System information (AWS EC2 Instance (m4.large) behind the ElasticBeanstalk):
Region: us-west-1
Memory: 8GB
CPU: 2 core / 2.4GHz
PHP Version: 7.0.22 (ZTS) with FPM
Nginx Version: 1.10.2
There is an API used by web/mobile/other. Each endpoint is making database requests and using cache (APCu or Redis)
Apache
Apache serves ~40 requests per second. Latency was ~500-1200ms (depends on the API endpoint).
Nginx
Then we decided to move to Nginx. But faced the strange behavior - throughput decreased to ~ 20 requests per second. And the latency is constantly increasing (e.g.: test starts with 300ms and ends with >31000ms)
/etc/nginx/nginx.conf:
user webapp;
pid /var/run/nginx.pid;
worker_processes auto;
worker_rlimit_nofile 10000;
error_log /var/log/nginx/error.log;
include /usr/share/nginx/modules/*.conf;
events {
worker_connections 4096;
use epoll;
multi_accept on;
}
http {
log_format main '$remote_addr - $remote_user [$time_local] "$request" '
'$status $body_bytes_sent "$http_referer" '
'"$http_user_agent" "$http_x_forwarded_for"';
access_log /var/log/nginx/access.log main;
sendfile on;
tcp_nopush on;
tcp_nodelay on;
keepalive_timeout 65;
types_hash_max_size 2048;
fastcgi_buffers 8 16k;
fastcgi_buffer_size 32k;
fastcgi_connect_timeout 60;
fastcgi_send_timeout 300;
fastcgi_read_timeout 300;
charset utf-8;
client_max_body_size 50m;
gzip on;
gzip_vary on;
gzip_min_length 10240;
gzip_proxied expired no-cache no-store private auth;
gzip_types text/plain text/css text/xml text/javascript application/x-javascript application/xml application/json;
gzip_disable "MSIE [1-6]\.";
include /etc/nginx/mime.types;
default_type application/octet-stream;
upstream php {
server 127.0.0.1:9000;
}
include /etc/nginx/conf.d/*.conf;
index index.html index.htm;
}
/fpm/pools/www.conf:
[www]
user = webapp
group = webapp
listen = 127.0.0.1:9000
pm = dynamic
pm.max_children = 75
pm.start_servers = 30
pm.min_spare_servers = 30
pm.max_spare_servers = 35
pm.max_requests = 500
... the rest is default
Performance is measured by Apache Jmeter, using custom scenarios.

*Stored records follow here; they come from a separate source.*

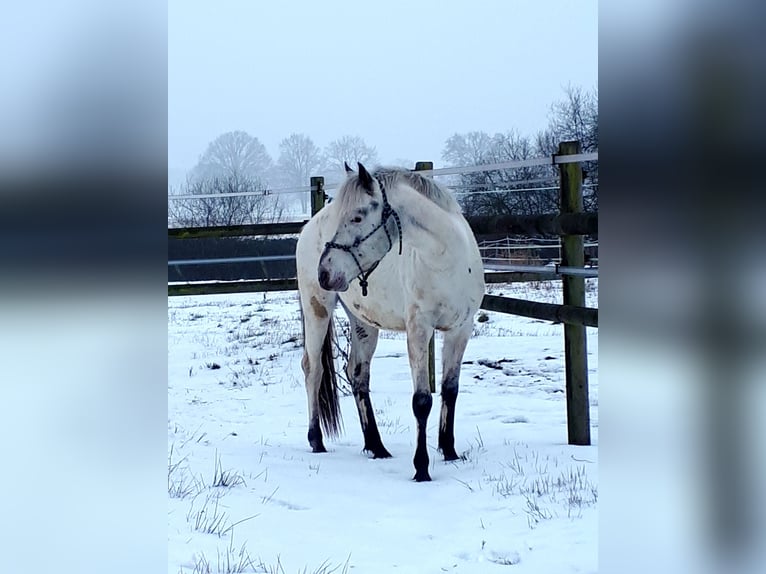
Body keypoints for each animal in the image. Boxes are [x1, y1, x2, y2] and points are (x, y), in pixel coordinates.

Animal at [296, 162, 485, 481]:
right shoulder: (419, 330)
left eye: (357, 216)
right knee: (314, 369)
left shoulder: (461, 329)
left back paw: (376, 446)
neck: (445, 260)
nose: (325, 271)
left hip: (363, 322)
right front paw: (421, 468)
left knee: (357, 374)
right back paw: (316, 440)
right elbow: (422, 401)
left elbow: (450, 390)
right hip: (317, 309)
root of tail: (308, 227)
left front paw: (449, 451)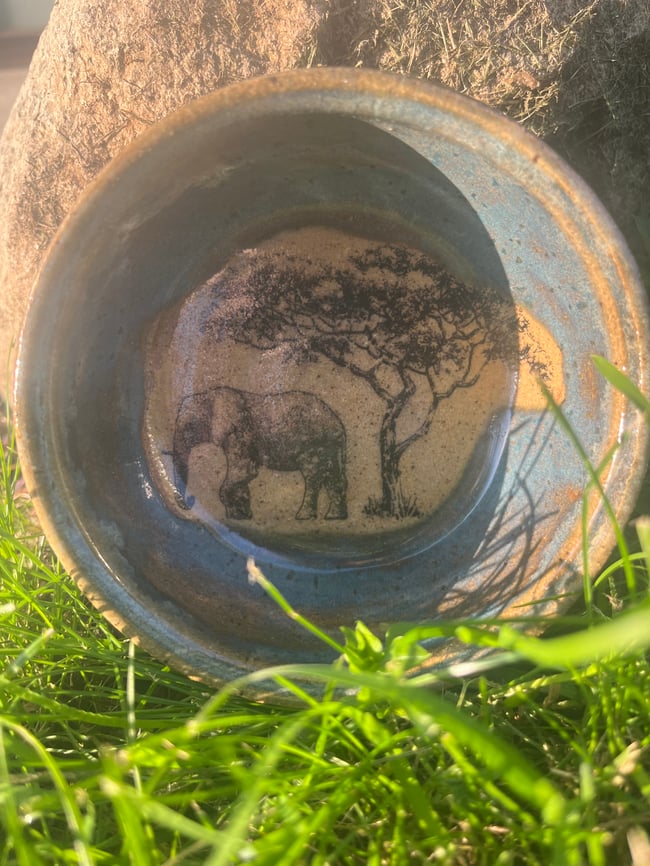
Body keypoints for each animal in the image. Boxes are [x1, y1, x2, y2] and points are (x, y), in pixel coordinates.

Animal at [170, 386, 348, 521]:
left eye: (191, 427)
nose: (190, 502)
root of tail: (338, 423)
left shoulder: (242, 433)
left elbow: (244, 472)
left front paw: (237, 516)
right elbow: (244, 475)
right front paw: (243, 515)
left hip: (314, 443)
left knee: (313, 476)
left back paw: (303, 517)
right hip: (332, 446)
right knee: (333, 477)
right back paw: (334, 517)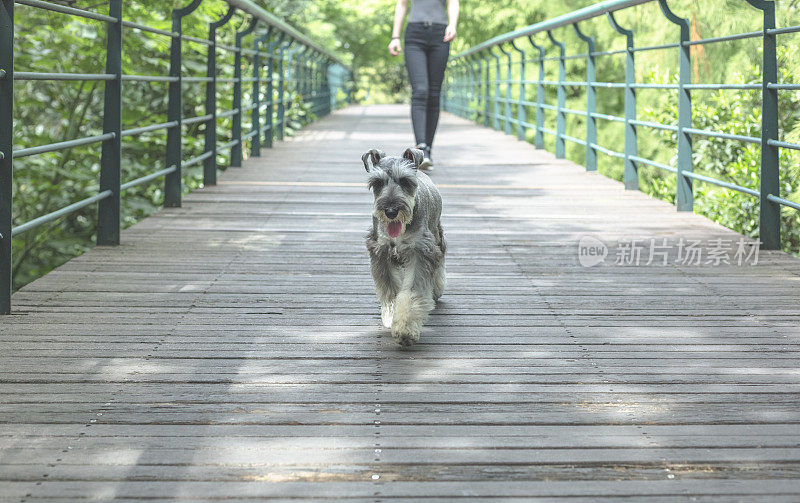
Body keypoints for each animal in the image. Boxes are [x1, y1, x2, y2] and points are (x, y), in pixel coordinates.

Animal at [364, 148, 446, 348]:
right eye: (377, 182)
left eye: (405, 181)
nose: (391, 211)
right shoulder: (381, 251)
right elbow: (392, 291)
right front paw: (392, 316)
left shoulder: (420, 251)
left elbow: (411, 292)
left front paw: (405, 329)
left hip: (437, 237)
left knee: (440, 262)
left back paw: (437, 288)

Tests are run from the same region (another EC2 instance).
cURL stats:
lookup: 0.125
connect: 0.125
appconnect: 0.221
pretransfer: 0.221
redirect: 0.137
starttransfer: 0.252
total: 0.389
tcptraceroute is also perfect (1ms)
Please advise! I cannot find the cause of the problem by myself.. Thanks!